LITTLE ROCK, Ark. (AP) – Pulaski County officials sent a letter to the Bureau of Indian Affairs this week asking to decline a request by the Quapaw Tribe that 160 acres of land be entered into federal trust.

Pulaski County Judge Barry Hyde signed the letter dated Monday objecting to the tribe’s plan and calling the application incomplete and premature.

“The Tribe has not demonstrated its need for the land to be taken into trust,” Hyde wrote. “The benefit to the Tribe of taking these lands into trust by the United States is nominal, considering the proposed use ... and is outweighed by the potential harm to the general public.”

The county’s submission notes that Quapaw Tribe Chairman John Berrey has told several news outlets that the tribe is leasing a portion of the property to a soybean farmer and that it hopes to continue growing crops to donate to a food bank. Hyde argues that farming could harm any culturally significant areas of the property and not fit the criteria of “tribal self-determination, economic development or Indian housing.”

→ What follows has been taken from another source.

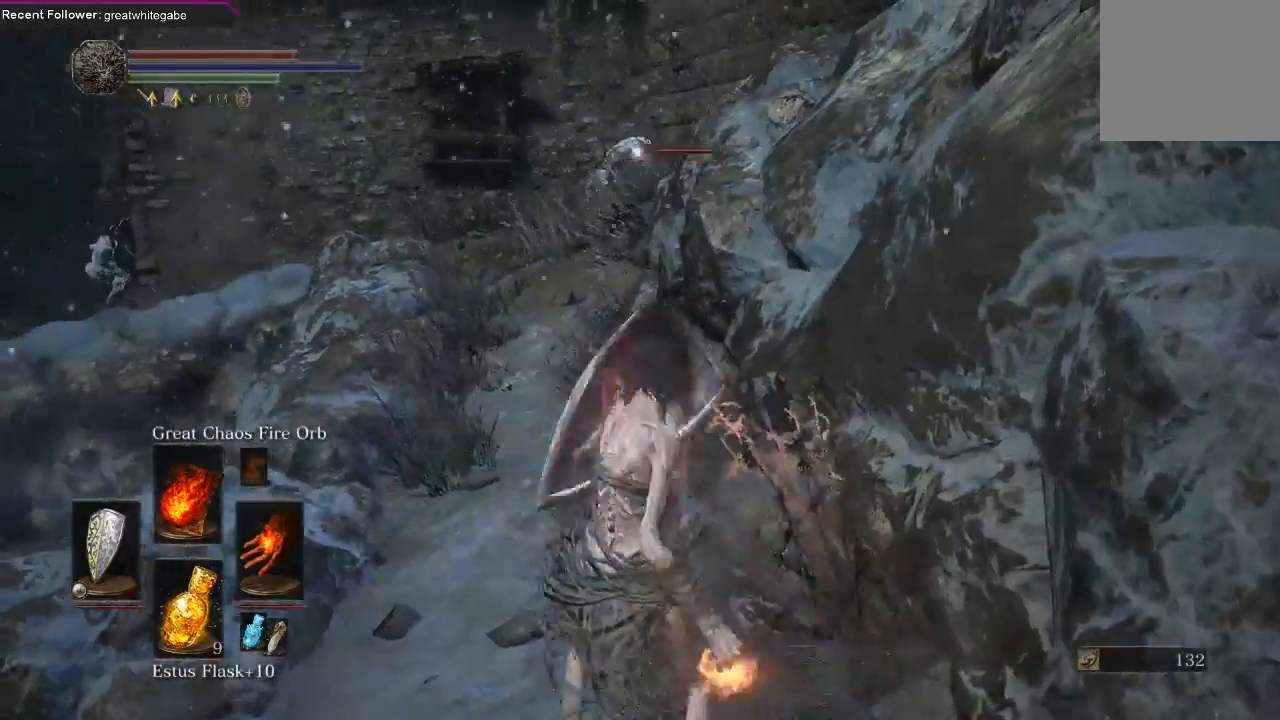
{"buttons": ["R1"], "left_stick": "up-left", "right_stick": "center", "events": [[333, "L1", "up"], [400, "R1", "down"]]}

The Bureau of Indian Affairs is currently reviewing the application to move the property adjacent to the Little Rock Port Authority’s industrial park into federal trust, meaning it would not be subject to state and local jurisdictions.

Local officials have raised concerns that granting the federal trust would allow the tribe to build a casino on the land. Both the county and the city of Little Rock have asked the Quapaw Tribe to enter into a memorandum of understanding and to stay within the local jurisdictions.

Berrey said Hyde had misinterpreted the law in the letter and memo sent to the Bureau of Indian Affairs. He said the laws were written to allow American Indian to repatriate lands within their former reservations.

“We recognize that federal Indian law is complex and very difficult to understand,” Berrey wrote in an email. “We hope that Judge Hyde will allow the Quapaw Tribe and our experts to help him and the citizens of Pulaski County understand this amazing opportunity and the new benefits that this federal trust land will provide.”

Berrey did not answer questions about the intended use of the property.

The Quapaw Tribe bought the land after finding graves dating back hundreds of years to when the tribe was in Arkansas.

Little Rock Mayor Mark Stodola said he also plans to submit a letter objecting to the Quapaw Tribe’s request by a May 22 deadline.

“I have asked the chairman to annex the property into the city and submit to our zoning authority,” Stodola said. “Unless and until that happens, we would object to that land going into the federal trust. We can’t afford to jeopardize the billion dollars of investment that has gone into the Little Rock Port and its growth.”